┌─ Texto extraído

Como nem todos os dias podem beber café, enfiam-se os três no velhinho Renault Clio e vão para casa, em Vale Côvo, a três minutos dali. Donzília tem a casa dividida por duas partes: numa é a sala e os quartos, divididos por paredes cartonadas de dois ou três centímetros de espessura; e, saindo para a rua, entra-se noutra com a cozinha e uma sala de refeições. Junto ao fogão, onde repousa a panela do cozido à portuguesa do dia anterior, domingo, fica o armário das mercearias que não terá mais do que atum, espaguete e uns pacotes semiabertos de sal, açúcar e farinha. Ela observa os tachos e emenda: "cozido não, meio cozido. Tem as couves, a orelheira e uma chouriça; agora, carne de vaca, nem vê-la." Enquanto ela se dedica à casa, o marido desempregado ocupa-se numa arrecadação exígua agarrado a velhos instrumentos da lavoura que transforma em peças de decoração.
A MORTE DA INDÚSTRIA
Baião tem perto de cinco vezes mais população activa do que Mesão Frio. E aqui, o desemprego, atinge os 23,7%. Há quatro anos desempregada, Alice Pinto, 28 anos, passou pelo café A Ceifeira, em Valadares, antes de levar o carro à oficina. Como o pai trabalha na construção civil – embora "esteja na corda bamba" – é a filha que tem tempo para tratar do Seat Ibiza. "Eu era auxiliar de acção educativa num infantário em Baião mas, quando mudámos de presidente da câmara, já não renovei o contrato. Eu e mais 20 colegas". Há mais de um ano que lá trabalhava e este era o emprego que desejava. Ponderada a falar, Alice acrescenta que lá vai trabalhando no quintal, com a mãe.

└─

Enunciado A
Reescreva os registos desde o início até à linha que contém "19: (510, 564)", inclusive, trocando "top-left" por "upper-left" e mantendo tudo o resto igual.
O texto e os registos não têm qualquer relação entre si.

┌─ Dados do exercício

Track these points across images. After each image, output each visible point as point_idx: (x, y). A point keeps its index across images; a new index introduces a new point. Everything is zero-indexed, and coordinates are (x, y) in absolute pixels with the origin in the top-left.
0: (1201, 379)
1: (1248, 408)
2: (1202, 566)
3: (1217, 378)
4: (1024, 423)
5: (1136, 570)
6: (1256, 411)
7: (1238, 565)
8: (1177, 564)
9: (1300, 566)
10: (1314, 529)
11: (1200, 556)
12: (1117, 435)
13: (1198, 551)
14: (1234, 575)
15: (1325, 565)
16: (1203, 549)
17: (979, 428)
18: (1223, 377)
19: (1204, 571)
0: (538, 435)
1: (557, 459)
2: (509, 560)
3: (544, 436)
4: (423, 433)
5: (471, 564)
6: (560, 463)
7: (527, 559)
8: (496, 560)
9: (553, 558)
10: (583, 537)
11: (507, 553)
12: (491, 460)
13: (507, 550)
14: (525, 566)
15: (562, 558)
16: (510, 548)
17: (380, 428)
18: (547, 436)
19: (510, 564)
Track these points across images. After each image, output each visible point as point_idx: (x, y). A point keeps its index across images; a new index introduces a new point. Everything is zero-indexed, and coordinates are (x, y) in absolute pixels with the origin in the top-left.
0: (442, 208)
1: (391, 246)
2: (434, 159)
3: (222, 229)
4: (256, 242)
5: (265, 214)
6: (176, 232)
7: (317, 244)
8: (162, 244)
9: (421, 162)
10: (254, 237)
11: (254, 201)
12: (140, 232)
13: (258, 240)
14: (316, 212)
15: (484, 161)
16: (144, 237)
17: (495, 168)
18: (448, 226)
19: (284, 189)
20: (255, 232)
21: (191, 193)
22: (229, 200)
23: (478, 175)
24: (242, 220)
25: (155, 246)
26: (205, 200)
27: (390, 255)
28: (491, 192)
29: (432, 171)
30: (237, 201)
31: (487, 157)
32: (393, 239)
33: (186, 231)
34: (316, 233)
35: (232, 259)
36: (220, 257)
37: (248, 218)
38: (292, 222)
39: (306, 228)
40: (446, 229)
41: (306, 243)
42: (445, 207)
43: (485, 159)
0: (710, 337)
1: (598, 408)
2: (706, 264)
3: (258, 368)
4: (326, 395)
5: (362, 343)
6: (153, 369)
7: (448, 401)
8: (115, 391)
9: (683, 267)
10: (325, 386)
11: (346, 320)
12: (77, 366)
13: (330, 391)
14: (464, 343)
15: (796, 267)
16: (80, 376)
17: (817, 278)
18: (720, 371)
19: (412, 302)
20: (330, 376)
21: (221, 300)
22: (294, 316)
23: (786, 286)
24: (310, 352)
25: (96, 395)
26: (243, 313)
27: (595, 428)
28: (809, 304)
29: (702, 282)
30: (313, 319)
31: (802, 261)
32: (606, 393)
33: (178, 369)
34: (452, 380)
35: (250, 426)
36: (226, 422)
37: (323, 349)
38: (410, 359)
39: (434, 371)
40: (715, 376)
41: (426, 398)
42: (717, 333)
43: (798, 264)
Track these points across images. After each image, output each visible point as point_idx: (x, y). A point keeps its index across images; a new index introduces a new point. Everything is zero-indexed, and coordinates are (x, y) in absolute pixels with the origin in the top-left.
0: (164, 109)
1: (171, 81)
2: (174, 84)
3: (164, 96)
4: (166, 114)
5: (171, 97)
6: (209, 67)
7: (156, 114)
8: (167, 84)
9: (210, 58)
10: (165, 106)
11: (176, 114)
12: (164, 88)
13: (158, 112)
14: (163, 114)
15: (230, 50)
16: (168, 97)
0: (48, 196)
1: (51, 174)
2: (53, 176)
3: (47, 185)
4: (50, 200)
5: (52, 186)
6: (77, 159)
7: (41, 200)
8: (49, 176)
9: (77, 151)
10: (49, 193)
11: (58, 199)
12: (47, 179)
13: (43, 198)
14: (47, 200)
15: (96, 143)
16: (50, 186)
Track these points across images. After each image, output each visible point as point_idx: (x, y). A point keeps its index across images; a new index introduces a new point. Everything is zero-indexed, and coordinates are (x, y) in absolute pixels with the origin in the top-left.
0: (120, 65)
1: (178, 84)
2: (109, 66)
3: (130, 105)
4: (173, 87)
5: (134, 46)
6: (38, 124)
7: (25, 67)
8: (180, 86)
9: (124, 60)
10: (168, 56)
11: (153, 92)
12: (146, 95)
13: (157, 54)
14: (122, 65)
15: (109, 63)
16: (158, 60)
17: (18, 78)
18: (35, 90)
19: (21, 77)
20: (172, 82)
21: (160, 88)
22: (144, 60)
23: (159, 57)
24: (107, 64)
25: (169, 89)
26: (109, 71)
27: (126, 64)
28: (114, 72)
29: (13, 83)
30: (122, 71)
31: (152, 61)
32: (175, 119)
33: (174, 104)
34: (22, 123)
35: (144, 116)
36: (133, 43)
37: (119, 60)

└─

Enunciado B
Segundo o texto extraído, há quanto tempo está Alice Pinto desempregada?

Resolução A
Track these points across images. After each image, output each visible point as point_idx: (x, y). A point keeps its index across images; a new index introduces a new point. Everything is zero-indexed, and coordinates are (x, y) in absolute pixels with the origin in the upper-left.
0: (1201, 379)
1: (1248, 408)
2: (1202, 566)
3: (1217, 378)
4: (1024, 423)
5: (1136, 570)
6: (1256, 411)
7: (1238, 565)
8: (1177, 564)
9: (1300, 566)
10: (1314, 529)
11: (1200, 556)
12: (1117, 435)
13: (1198, 551)
14: (1234, 575)
15: (1325, 565)
16: (1203, 549)
17: (979, 428)
18: (1223, 377)
19: (1204, 571)
0: (538, 435)
1: (557, 459)
2: (509, 560)
3: (544, 436)
4: (423, 433)
5: (471, 564)
6: (560, 463)
7: (527, 559)
8: (496, 560)
9: (553, 558)
10: (583, 537)
11: (507, 553)
12: (491, 460)
13: (507, 550)
14: (525, 566)
15: (562, 558)
16: (510, 548)
17: (380, 428)
18: (547, 436)
19: (510, 564)

Resolução B
Há quatro anos.